[Extracted records]
:::::

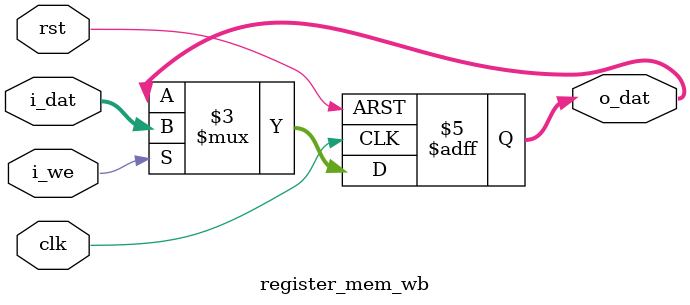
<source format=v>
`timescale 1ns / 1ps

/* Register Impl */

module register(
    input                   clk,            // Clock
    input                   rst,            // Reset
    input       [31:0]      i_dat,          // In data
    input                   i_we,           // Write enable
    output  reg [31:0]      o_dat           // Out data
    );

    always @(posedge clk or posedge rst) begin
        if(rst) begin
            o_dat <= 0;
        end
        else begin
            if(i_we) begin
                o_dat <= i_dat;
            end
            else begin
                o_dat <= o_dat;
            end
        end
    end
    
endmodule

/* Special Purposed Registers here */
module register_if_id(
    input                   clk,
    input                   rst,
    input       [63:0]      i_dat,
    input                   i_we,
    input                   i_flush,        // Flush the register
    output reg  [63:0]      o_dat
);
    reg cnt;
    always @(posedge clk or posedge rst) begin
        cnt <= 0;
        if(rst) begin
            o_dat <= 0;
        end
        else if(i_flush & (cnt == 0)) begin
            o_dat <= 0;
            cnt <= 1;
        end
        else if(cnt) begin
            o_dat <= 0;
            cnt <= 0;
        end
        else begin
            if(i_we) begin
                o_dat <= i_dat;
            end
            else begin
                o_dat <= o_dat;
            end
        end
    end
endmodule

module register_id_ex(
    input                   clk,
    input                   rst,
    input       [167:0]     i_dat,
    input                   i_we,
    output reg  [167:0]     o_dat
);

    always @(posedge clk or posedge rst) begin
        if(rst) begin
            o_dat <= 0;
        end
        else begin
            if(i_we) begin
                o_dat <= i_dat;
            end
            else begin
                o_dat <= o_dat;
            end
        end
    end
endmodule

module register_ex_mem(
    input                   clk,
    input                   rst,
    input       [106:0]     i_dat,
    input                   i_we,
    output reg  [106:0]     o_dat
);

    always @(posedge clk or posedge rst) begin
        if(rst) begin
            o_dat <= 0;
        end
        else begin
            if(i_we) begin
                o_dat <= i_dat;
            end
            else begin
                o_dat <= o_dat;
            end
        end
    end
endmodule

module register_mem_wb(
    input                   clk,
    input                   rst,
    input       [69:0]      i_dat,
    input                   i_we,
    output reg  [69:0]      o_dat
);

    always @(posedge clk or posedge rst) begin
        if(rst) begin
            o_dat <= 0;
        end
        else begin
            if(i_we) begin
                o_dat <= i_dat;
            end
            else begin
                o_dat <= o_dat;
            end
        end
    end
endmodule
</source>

:::::

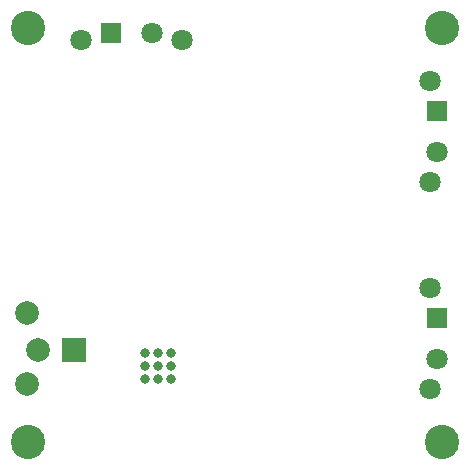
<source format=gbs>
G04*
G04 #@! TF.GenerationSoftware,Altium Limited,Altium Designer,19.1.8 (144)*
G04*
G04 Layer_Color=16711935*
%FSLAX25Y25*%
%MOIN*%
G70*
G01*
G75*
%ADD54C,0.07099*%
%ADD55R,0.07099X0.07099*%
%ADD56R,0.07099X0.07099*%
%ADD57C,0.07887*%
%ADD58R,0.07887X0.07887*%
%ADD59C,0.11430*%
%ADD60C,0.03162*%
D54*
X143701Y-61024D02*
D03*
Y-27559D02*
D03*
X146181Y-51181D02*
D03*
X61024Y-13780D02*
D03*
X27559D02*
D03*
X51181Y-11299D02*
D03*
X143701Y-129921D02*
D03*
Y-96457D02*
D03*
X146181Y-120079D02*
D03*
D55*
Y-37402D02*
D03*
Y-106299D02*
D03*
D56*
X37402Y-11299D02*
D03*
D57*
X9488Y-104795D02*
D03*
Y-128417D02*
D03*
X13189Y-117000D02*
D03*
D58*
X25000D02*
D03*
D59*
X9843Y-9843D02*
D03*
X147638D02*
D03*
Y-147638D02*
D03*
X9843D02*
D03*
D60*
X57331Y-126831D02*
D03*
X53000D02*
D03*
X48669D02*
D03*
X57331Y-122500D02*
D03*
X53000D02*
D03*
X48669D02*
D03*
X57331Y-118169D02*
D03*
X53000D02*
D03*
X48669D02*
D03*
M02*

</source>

:::::

Problem description —
Look above for the line containing "<source format=v>" and the line containing "else if(i_flush & (cnt == 0)) begin". Transcribe both, with the lines between them, exactly.

Answer to the exercise —
<source format=v>
`timescale 1ns / 1ps

/* Register Impl */

module register(
    input                   clk,            // Clock
    input                   rst,            // Reset
    input       [31:0]      i_dat,          // In data
    input                   i_we,           // Write enable
    output  reg [31:0]      o_dat           // Out data
    );

    always @(posedge clk or posedge rst) begin
        if(rst) begin
            o_dat <= 0;
        end
        else begin
            if(i_we) begin
                o_dat <= i_dat;
            end
            else begin
                o_dat <= o_dat;
            end
        end
    end
    
endmodule

/* Special Purposed Registers here */
module register_if_id(
    input                   clk,
    input                   rst,
    input       [63:0]      i_dat,
    input                   i_we,
    input                   i_flush,        // Flush the register
    output reg  [63:0]      o_dat
);
    reg cnt;
    always @(posedge clk or posedge rst) begin
        cnt <= 0;
        if(rst) begin
            o_dat <= 0;
        end
        else if(i_flush & (cnt == 0)) begin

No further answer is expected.